Material for this exercise START

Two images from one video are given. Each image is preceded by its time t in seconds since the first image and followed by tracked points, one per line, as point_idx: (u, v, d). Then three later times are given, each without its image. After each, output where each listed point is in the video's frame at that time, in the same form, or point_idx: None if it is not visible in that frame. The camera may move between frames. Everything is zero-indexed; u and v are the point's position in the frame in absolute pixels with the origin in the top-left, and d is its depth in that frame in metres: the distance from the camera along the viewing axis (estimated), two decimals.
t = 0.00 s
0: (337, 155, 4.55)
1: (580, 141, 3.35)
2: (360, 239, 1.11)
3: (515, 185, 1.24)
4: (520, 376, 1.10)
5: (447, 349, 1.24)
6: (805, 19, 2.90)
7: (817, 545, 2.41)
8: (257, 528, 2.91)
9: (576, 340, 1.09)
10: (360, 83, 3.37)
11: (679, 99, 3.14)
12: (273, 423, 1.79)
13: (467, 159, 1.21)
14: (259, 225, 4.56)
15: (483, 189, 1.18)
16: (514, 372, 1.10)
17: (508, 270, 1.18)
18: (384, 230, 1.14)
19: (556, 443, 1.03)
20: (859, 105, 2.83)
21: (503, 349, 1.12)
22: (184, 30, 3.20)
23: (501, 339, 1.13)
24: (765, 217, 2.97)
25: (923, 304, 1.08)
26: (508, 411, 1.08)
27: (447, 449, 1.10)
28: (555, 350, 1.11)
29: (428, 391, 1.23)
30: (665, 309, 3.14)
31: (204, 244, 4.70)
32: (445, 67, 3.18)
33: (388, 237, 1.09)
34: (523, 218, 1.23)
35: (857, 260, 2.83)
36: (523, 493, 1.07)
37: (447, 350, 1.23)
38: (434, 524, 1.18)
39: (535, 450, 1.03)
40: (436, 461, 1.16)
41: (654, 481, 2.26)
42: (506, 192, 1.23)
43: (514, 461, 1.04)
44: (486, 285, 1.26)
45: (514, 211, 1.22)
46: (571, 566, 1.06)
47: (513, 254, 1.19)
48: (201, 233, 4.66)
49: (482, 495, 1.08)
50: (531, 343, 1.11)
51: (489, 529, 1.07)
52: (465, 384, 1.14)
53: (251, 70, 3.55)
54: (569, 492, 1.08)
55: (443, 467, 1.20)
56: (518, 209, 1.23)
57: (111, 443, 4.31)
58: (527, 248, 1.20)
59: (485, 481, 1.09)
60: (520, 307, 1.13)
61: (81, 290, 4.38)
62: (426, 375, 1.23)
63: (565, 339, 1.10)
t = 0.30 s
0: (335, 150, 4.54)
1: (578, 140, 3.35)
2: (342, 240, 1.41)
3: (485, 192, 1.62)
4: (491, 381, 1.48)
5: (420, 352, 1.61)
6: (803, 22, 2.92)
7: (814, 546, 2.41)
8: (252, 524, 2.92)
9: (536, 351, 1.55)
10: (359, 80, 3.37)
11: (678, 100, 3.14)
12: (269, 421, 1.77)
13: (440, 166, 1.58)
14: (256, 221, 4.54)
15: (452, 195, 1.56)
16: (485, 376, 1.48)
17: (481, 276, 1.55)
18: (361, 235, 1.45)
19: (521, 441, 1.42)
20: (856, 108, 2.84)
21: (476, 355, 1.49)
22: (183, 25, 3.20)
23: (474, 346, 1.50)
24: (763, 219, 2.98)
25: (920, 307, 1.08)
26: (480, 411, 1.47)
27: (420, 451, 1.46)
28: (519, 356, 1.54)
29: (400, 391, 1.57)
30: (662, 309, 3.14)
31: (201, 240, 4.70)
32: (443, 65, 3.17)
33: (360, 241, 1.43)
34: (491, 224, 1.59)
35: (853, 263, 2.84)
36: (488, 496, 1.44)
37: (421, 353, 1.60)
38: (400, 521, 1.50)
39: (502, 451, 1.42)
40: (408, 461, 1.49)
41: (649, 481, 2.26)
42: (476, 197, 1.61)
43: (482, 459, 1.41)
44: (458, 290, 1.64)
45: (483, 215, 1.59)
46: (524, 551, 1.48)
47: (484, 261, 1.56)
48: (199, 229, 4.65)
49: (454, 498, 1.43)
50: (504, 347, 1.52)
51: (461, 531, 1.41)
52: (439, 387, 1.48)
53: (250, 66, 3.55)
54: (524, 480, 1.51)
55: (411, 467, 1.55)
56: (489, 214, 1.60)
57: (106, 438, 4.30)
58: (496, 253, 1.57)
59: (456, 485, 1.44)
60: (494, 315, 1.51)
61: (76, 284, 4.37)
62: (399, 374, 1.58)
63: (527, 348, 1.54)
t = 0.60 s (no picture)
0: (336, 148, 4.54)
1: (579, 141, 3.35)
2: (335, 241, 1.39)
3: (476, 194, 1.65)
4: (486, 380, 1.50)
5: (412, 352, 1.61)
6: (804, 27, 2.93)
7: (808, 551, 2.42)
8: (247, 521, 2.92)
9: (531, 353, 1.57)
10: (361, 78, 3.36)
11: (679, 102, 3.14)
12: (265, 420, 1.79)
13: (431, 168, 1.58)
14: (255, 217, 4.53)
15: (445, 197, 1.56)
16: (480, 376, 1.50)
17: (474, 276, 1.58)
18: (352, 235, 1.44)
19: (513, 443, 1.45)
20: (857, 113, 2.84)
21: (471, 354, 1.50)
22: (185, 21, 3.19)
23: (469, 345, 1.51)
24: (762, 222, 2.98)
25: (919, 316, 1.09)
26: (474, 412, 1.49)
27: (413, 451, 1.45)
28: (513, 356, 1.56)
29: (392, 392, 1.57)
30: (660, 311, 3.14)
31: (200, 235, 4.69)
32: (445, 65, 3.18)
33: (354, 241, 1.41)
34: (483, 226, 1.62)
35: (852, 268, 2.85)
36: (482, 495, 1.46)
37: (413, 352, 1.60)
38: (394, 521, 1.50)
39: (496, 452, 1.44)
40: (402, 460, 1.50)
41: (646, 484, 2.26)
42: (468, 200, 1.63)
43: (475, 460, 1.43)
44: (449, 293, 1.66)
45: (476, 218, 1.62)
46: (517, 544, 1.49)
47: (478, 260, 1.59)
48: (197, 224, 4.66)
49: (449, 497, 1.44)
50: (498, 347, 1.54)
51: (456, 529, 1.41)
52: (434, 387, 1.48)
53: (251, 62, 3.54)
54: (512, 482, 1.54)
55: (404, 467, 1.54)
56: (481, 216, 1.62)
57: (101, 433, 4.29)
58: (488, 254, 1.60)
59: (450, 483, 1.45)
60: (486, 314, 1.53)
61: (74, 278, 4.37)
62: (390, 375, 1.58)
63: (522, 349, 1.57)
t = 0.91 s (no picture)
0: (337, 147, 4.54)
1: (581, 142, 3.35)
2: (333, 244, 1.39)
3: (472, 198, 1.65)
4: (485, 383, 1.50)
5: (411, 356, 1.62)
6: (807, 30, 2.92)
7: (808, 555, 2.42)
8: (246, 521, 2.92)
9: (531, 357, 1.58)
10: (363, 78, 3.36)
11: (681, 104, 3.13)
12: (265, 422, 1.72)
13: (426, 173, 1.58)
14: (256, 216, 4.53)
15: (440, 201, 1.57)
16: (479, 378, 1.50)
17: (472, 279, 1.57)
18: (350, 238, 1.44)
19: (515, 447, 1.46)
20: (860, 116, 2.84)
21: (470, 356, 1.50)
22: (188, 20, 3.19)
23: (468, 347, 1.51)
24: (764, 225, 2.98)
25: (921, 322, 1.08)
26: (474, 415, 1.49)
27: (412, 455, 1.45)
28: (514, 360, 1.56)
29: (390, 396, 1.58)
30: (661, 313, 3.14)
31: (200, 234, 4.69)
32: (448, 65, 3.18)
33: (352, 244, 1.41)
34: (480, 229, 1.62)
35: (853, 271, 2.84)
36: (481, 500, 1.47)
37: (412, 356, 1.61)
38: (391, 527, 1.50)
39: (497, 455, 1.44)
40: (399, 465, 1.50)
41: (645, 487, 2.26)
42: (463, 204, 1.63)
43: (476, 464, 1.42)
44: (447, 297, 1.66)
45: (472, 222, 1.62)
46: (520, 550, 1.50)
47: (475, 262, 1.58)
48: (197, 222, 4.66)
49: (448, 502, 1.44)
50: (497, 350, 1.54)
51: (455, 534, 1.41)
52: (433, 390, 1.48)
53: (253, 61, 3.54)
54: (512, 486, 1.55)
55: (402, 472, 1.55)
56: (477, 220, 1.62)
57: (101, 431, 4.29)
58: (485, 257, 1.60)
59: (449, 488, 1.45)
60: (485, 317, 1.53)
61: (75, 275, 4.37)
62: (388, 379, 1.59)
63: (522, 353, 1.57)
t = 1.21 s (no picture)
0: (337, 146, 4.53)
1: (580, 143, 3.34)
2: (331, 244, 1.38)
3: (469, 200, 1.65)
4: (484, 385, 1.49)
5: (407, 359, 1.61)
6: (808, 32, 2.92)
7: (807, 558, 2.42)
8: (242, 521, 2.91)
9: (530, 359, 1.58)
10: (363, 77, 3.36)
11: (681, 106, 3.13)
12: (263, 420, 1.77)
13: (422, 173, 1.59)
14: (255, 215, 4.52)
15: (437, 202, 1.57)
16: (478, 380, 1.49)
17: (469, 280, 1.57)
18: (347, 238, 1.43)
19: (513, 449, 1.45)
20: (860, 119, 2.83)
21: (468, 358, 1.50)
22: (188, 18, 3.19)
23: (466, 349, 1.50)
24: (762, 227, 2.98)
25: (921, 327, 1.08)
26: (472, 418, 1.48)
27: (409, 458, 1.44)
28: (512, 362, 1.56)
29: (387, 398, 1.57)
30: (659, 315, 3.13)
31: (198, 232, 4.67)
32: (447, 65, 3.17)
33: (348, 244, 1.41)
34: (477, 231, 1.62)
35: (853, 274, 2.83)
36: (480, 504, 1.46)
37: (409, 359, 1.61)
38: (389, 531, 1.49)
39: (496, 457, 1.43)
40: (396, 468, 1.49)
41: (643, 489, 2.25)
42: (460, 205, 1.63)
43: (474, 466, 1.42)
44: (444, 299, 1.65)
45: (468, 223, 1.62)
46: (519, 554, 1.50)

Material for this exercise END

Problem to solve: In the listing above, find the line containing "25: (923, 304, 1.08)" and the line containing "52: (465, 384, 1.14)", then repeat those two lines and everything between them exactly.

Solution to the exercise:
25: (923, 304, 1.08)
26: (508, 411, 1.08)
27: (447, 449, 1.10)
28: (555, 350, 1.11)
29: (428, 391, 1.23)
30: (665, 309, 3.14)
31: (204, 244, 4.70)
32: (445, 67, 3.18)
33: (388, 237, 1.09)
34: (523, 218, 1.23)
35: (857, 260, 2.83)
36: (523, 493, 1.07)
37: (447, 350, 1.23)
38: (434, 524, 1.18)
39: (535, 450, 1.03)
40: (436, 461, 1.16)
41: (654, 481, 2.26)
42: (506, 192, 1.23)
43: (514, 461, 1.04)
44: (486, 285, 1.26)
45: (514, 211, 1.22)
46: (571, 566, 1.06)
47: (513, 254, 1.19)
48: (201, 233, 4.66)
49: (482, 495, 1.08)
50: (531, 343, 1.11)
51: (489, 529, 1.07)
52: (465, 384, 1.14)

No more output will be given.